> **Request 1**
Pull every line read from the three page entries that follow the porphyry text, and reproduce those lines word for word. Leave the pictures out.

> **Text block**
(Fr- porphyre; Ger- Porphyr; Nor- porfyr; Rus- :@DL4D@&J6)

                PORPHYRY (See also LEOPARD ROCKS entry.)

A. Porphyry. Diverse porphyries (widths - ca. 3.5 cm) from Egypt, Italy and Rumania fashioned as cabochons.  Smithsonian Institution collection. (photo by L. Bolton)

B. Porphyry simulant. Kikkaseki, "stone/rock of chrysanthemum flower" (height - 36 cm), a metamorphic rock that contains clusters of carbonate crystals (dolomite, calcite or aragonite) arranged in a radial manner  from Gifu Prefecture, central Japan. (© photo supplied by Nobuo Ishihara)

DESCRIPTION: Porphyry is the term geologists apply to igneous rocks that consist of relatively large grains or crystals, called phenocrysts, surrounded by a finer grained material, usually called the groundmass.  Porphyries may be of just about any composition known for igneous rocks.  Colors of the phenocrysts, which may or many not contrast markedly with the overall color of their surrounding groundmasses, may be virtually colorless, white, black or just about any color.  Effective hardnesses of most porphyries range from from 6 to 7.  Specific gravities range from 2.5 to nearly 4.

> **Request 2**
Copy the entire porphyry text above word for word.

> **Provided records**

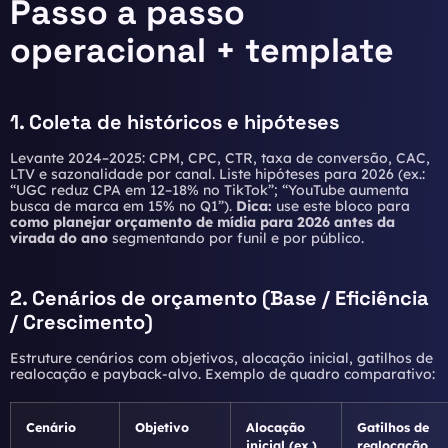
Passo a passo
operacional + template
1. Coleta de históricos e hipóteses
Levante 2024–2025: CPM, CPC, CTR, taxa de conversão, CAC,
LTV e sazonalidade por canal. Liste hipóteses para 2026 (ex.:
“UGC reduz CPA em 12–18% no TikTok”; “YouTube aumenta
busca de marca em 15% no Q1”).
Dica:
use este bloco para
como planejar orçamento de mídia para 2026 antes da
virada do ano
segmentando por funil e por público.
2. Cenários de orçamento (Base / Eficiência
/ Crescimento)
Estruture cenários com objetivos, alocação inicial, gatilhos de
realocação e payback-alvo. Exemplo de quadro comparativo:
Cenário
Objetivo
Alocação
Gatilhos de
inicial (ex.)
realocação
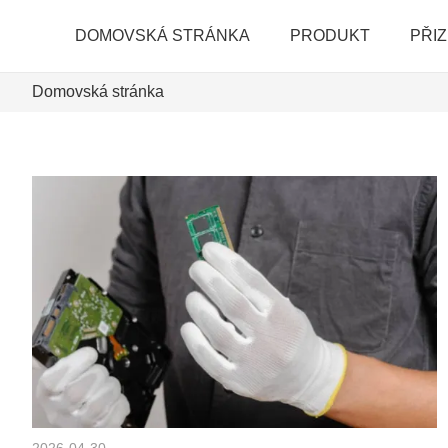
DOMOVSKÁ STRÁNKA
PRODUKT
PŘI
Domovská stránka
2026-04-30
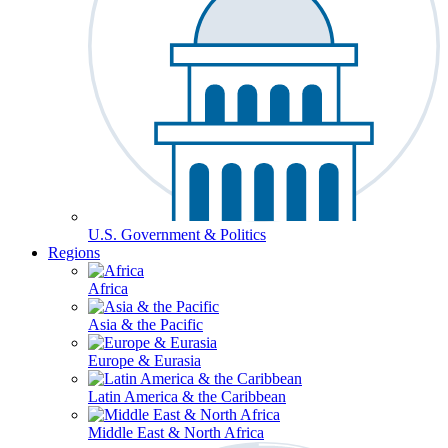
U.S. Government & Politics
Regions
Africa
Asia & the Pacific
Europe & Eurasia
Latin America & the Caribbean
Middle East & North Africa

> **Task response 1**
Passo a passo
operacional + template
1. Coleta de históricos e hipóteses
Levante 2024–2025: CPM, CPC, CTR, taxa de conversão, CAC,
LTV e sazonalidade por canal. Liste hipóteses para 2026 (ex.:
“UGC reduz CPA em 12–18% no TikTok”; “YouTube aumenta
busca de marca em 15% no Q1”).
Dica:
use este bloco para
como planejar orçamento de mídia para 2026 antes da
virada do ano
segmentando por funil e por público.
2. Cenários de orçamento (Base / Eficiência
/ Crescimento)
Estruture cenários com objetivos, alocação inicial, gatilhos de
realocação e payback-alvo. Exemplo de quadro comparativo:
Cenário
Objetivo
Alocação
Gatilhos de
inicial (ex.)
realocação
DOMOVSKÁ STRÁNKA
PRODUKT
PŘI
Domovská stránka
2026-04-30
U.S. Government & Politics
Regions
Africa
Asia & the Pacific
Europe & Eurasia
Latin America & the Caribbean
Middle East & North Africa

> **Task response 2**
(Fr- porphyre; Ger- Porphyr; Nor- porfyr; Rus- :@DL4D@&J6)

                PORPHYRY (See also LEOPARD ROCKS entry.)

A. Porphyry. Diverse porphyries (widths - ca. 3.5 cm) from Egypt, Italy and Rumania fashioned as cabochons.  Smithsonian Institution collection. (photo by L. Bolton)

B. Porphyry simulant. Kikkaseki, "stone/rock of chrysanthemum flower" (height - 36 cm), a metamorphic rock that contains clusters of carbonate crystals (dolomite, calcite or aragonite) arranged in a radial manner  from Gifu Prefecture, central Japan. (© photo supplied by Nobuo Ishihara)

DESCRIPTION: Porphyry is the term geologists apply to igneous rocks that consist of relatively large grains or crystals, called phenocrysts, surrounded by a finer grained material, usually called the groundmass.  Porphyries may be of just about any composition known for igneous rocks.  Colors of the phenocrysts, which may or many not contrast markedly with the overall color of their surrounding groundmasses, may be virtually colorless, white, black or just about any color.  Effective hardnesses of most porphyries range from from 6 to 7.  Specific gravities range from 2.5 to nearly 4.